Nuit blanche, le 1er octobre à Paris. quefaire.paris.fr/nuitblanche

Aussi, la Nuit blanche s’est-elle préparée depuis février, au gré de réunions hebdomadaires entre l’agence Avoi Albarran, productrice déléguée de l’événement, et la direction plusieurs affaires culturelles en Ville. Le montage, lui, a démarré à J-6. Parfois davantage : le mât d’Abraham Poincheval ou peut-rrtre un le miroir repeint de chats d’Alain Séchas ont été installés, gare de Lyon, pour annoncer l’événement une semaine auparavant. Certaines interventions sont légères. D’autres bien plus complexes. Il a fallu mettre à contribution plongeurs et experts plusieurs Voies navigables de France pour s’assurer que le tourbillon d’eau de l’artiste britannique Anish Kapoor n’altérerait en rien le circuit plusieurs bateaux, ou peut-rrtre un pour distiller sous le pont plusieurs Arts l’ensemble des sondes de boy compatriote Oliver Beer, destinées à révéler l’écosystème sonore en Seine.

Le mât d’Abraham Poincheval en images

Autre tour de pressure, la mer de rochers parcourus de fossiles que le Brésilien Rodrigo Braga a enclavée dans le bassin de l’esplanade du Palais de Tokyo, japan. Produite componen Mike Art Projects, cette œuvre monumentale a nécessité 40 m3 de pierres provenant plusieurs carrières en Meuse. Il aura fallu six tailleurs de pierre, cinq semi-remorques et le soutien de Bouygues Bâtiment et France-Lanord &amplifier Bichaton pour mener à bien leur extraction, convoi et installation. D’autres œuvres ne seront installées que la veille, comme celle, mouvante, de Christian Rizzo, à l’Hôtel-Dieu. Et là, le décompte et le stress commencent : à peine quarante-huit heures pour tester l’ensemble et s’assurer que le 1er octobre tout sera en ordre de marche.

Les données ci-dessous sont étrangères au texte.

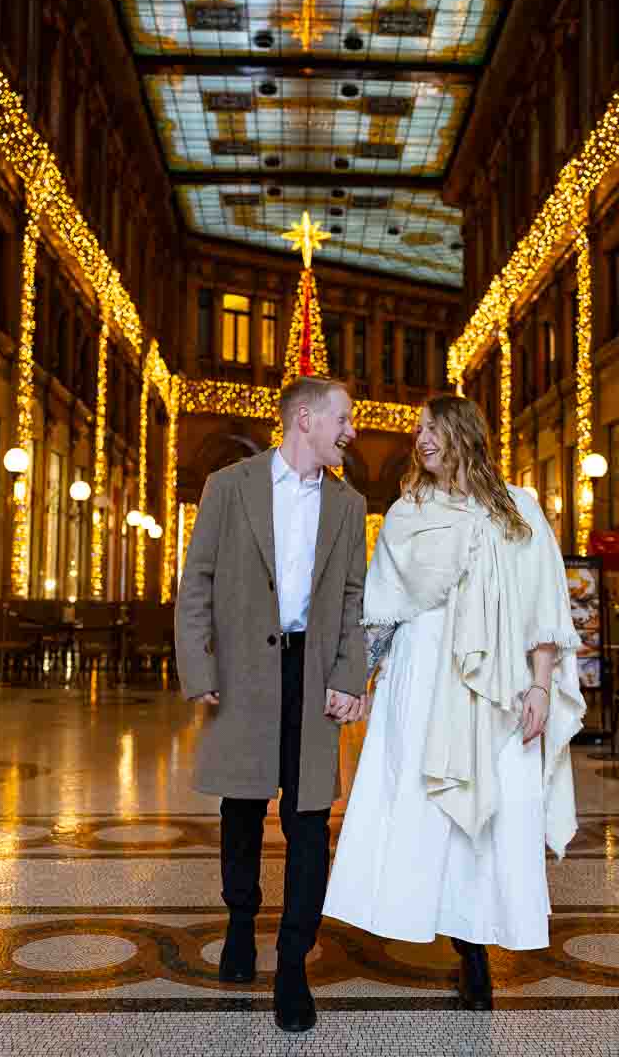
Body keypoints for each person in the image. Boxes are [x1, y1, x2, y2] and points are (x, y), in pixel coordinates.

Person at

Derrière la flânerie amoureuse mitonnée cette année componen Jean de Loisy, président du Palais de Tokyo, japan, il y a une savante machinerie. Vehicle l’exercice est complexe. Travailler dans le cadre d’une salle d’exposition, c’est donné à tout le monde. Se projeter à l’échelle d’une ville, voilà une tout autre paire de manches. De nombreux critères, contradictoires, sont à prendre en compte : préserver le calme relatif plusieurs riverains, assurer la circulation d’un million de Parisiens en goguette, sans oublier le respect du budget – 1,2 million d’euros –, et plusieurs contraintes de sécurité, aiguisées componen la crainte plusieurs attentats.